Im Gegensatz zu anderen befürworte ich eine aktuelle Technik in Nintendos neuer Heimkonsole. Wäre die Wii auf dem Stand einer X360, dann gäbe es heute nicht nur Wii<>PS3/360, sondern es gäbe Wii<>Wii/PS3/360. Die gesamten "Core"-Spiele der Konkurrenz könnten nicht nur einfach auf die Wii portiert werden, es würde in diesem Bereich auch viele Spiele geben, bei denen Wii die Leadplattform wäre. Wii ist mit großem Abstand Marktführer! Es handelt sich dabei also um ein realistisches Szenario, zumal für die vielen 3rd-Partys keine zusätzlichen Entwicklungskosten entstehen würden. Die Diskussion Casual<>Core würde überhaupt nicht stattfinden. Nintendo hätte ein... nein, DAS Problem, weniger. Da Nintendo die Wii zu keinem Zeitpunkt subventioniert hat (im Gegensatz zur Konkurrenz) besteht auf ökonomischer Seite kein Grund diesen Weg bei der nächsten Konsole nicht zu gehen. Und ich bin mir sicher, dass Nintendo die Wii aus genannten Gründen heute gerne etwas leistungsstärker sehen würde.

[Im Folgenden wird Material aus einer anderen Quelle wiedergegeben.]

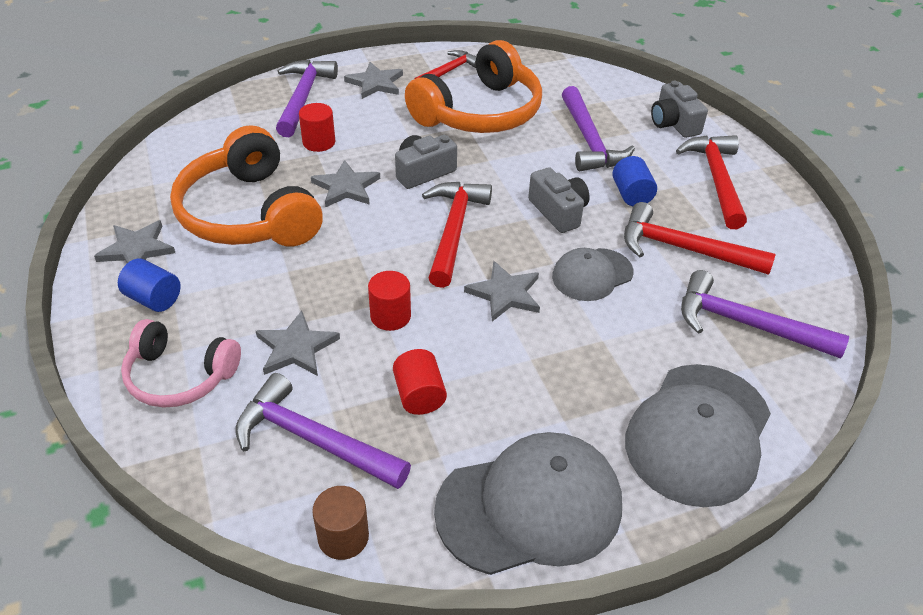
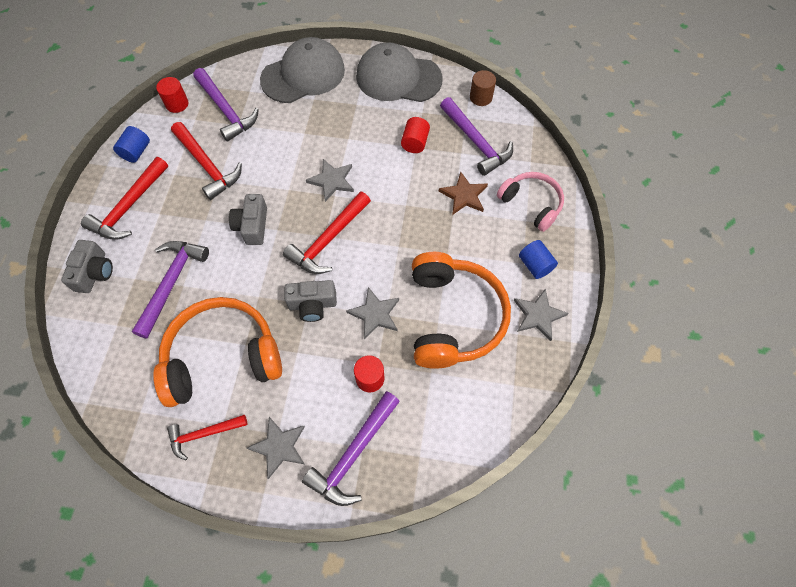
camera: 150 degrees left, 20 degrees up
grey star [256,310,340,376] -> brown star [439,172,488,215]
red cylinder [368,271,411,331] -> red cylinder moved to [156,77,188,113]
grey cap [552,248,633,301] -> none
blue cylinder [612,156,657,206] -> blue cylinder moved to [113,126,150,163]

Den Markt zu verändern und neue Käuferschichten zu erschließen halte ich nach wie vor für eine gute Idee. Nintendo muss in der nächsten Generation auf ähnlich Revolutionäres setzen wie bei der Wii. Wieder muss es die Massen ansprechen und begeistern. Worum es sich dabei handeln könnte möchte ich an dieser Stelle nicht diskutieren. Es soll und wird sich aber wieder im Eingabebereich abspielen.
Sowohl Sony als auch Microsoft werden mit ihren nächsten Konsolen versuchen, das Konzept der Wii zu kopieren. Eine völlig neue Idee ist daher unabdingbar.

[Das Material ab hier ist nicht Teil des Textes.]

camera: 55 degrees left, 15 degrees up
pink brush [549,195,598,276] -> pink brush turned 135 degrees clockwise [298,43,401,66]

Auf der Systemsoftware-Seite ist Nintendo meiner Meinung nach gezwungen, mehr zu tun. Innovativere Programme statt der ganzen Mii-Kanäle, ein besseres Zusammenspiel der Komponenten und vor allem ein schlüssig durchdachtes und durch die Konsole gesteuertes Onlinesystem, auf das alle Entwickler in ihren Spielen einheitlich zugreifen können. Microsoft zeigt wie es geht.
Um die Kosten im Vergleich zur Konkurrenz zu reduzieren darf Nintendo nicht den Weg gehen, eine eierlegende Wollmichsau zu konzipieren. Keine sinnfreien Multimediafeatures, kein neuartiges und teures Speicherformat, lediglich das Einhalten aktueller Widergabe-Standards (Dolby Digital, FullHD) sollte gewährleistet sein. Die neue Konsole soll alles in allem nur einem Zweck zugeführt werden: Dem Zocken!

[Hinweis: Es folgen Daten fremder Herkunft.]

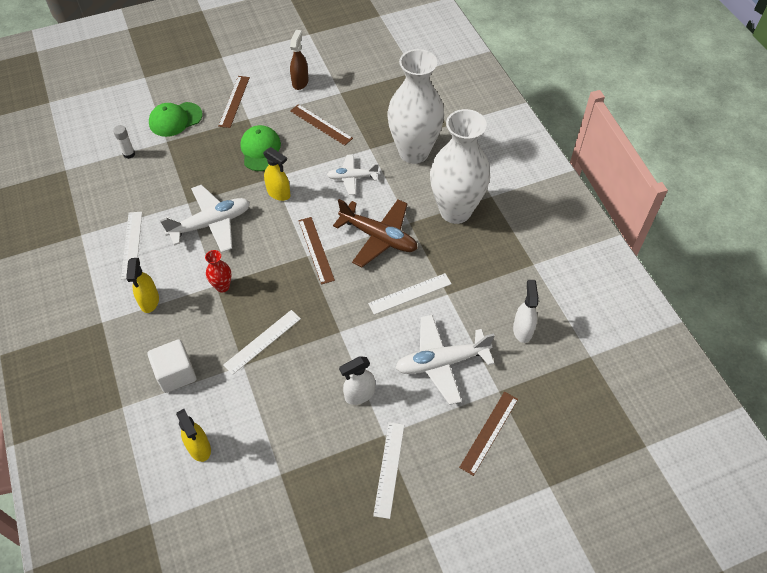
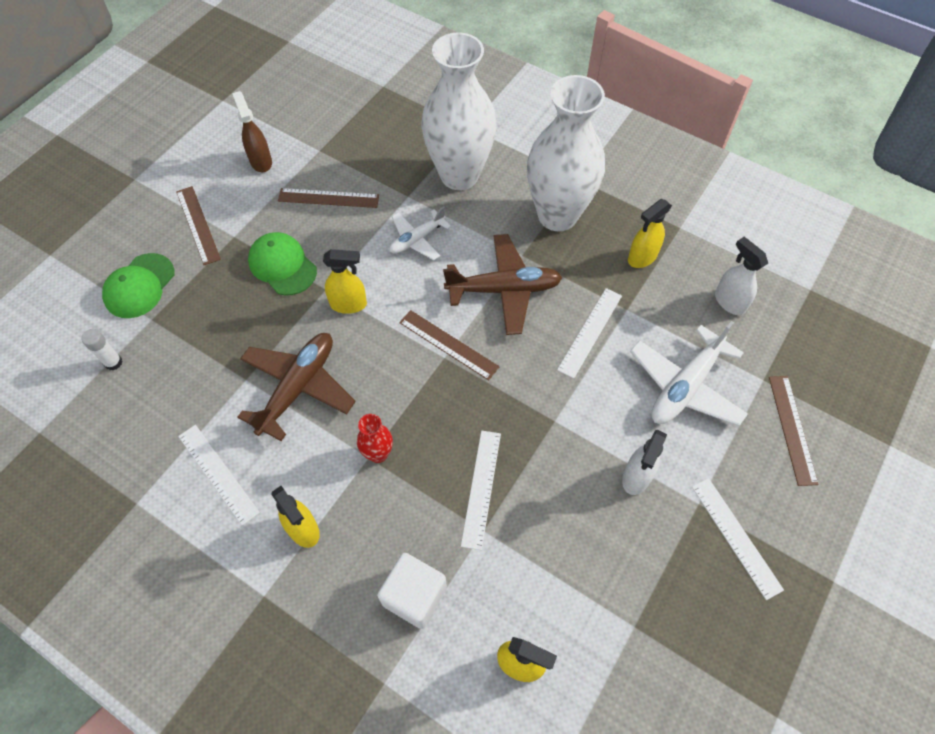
camera: 35 degrees left, 5 degrees up
white plane [160,184,250,253] -> brown plane [238,333,356,441]
none -> yellow spray bottle [628,199,672,268]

Um den Anforderungen des immer wichtigeren Download-Bereichs zu entsprechen, bedarf es außerdem einer Möglichkeit zur Speicherung von Daten in großen Mengen. Sollte die Flash-Technologie bis dahin soweit sein (kleinere SD-Karten kosten heute z.B. fast nichts mehr), empfehle ich eine günstige Flashspeicherlösung mit rund 60 GB. Wie gesagt, die Größe eines solchen Speichers muss bis dahin natürlich bezahlbar sein. Alternativ passt natürlich auch eine Festplatte. Dann allerdings mit universeller Schnittstelle, um Modelle jedes Herstellers verwenden zu können.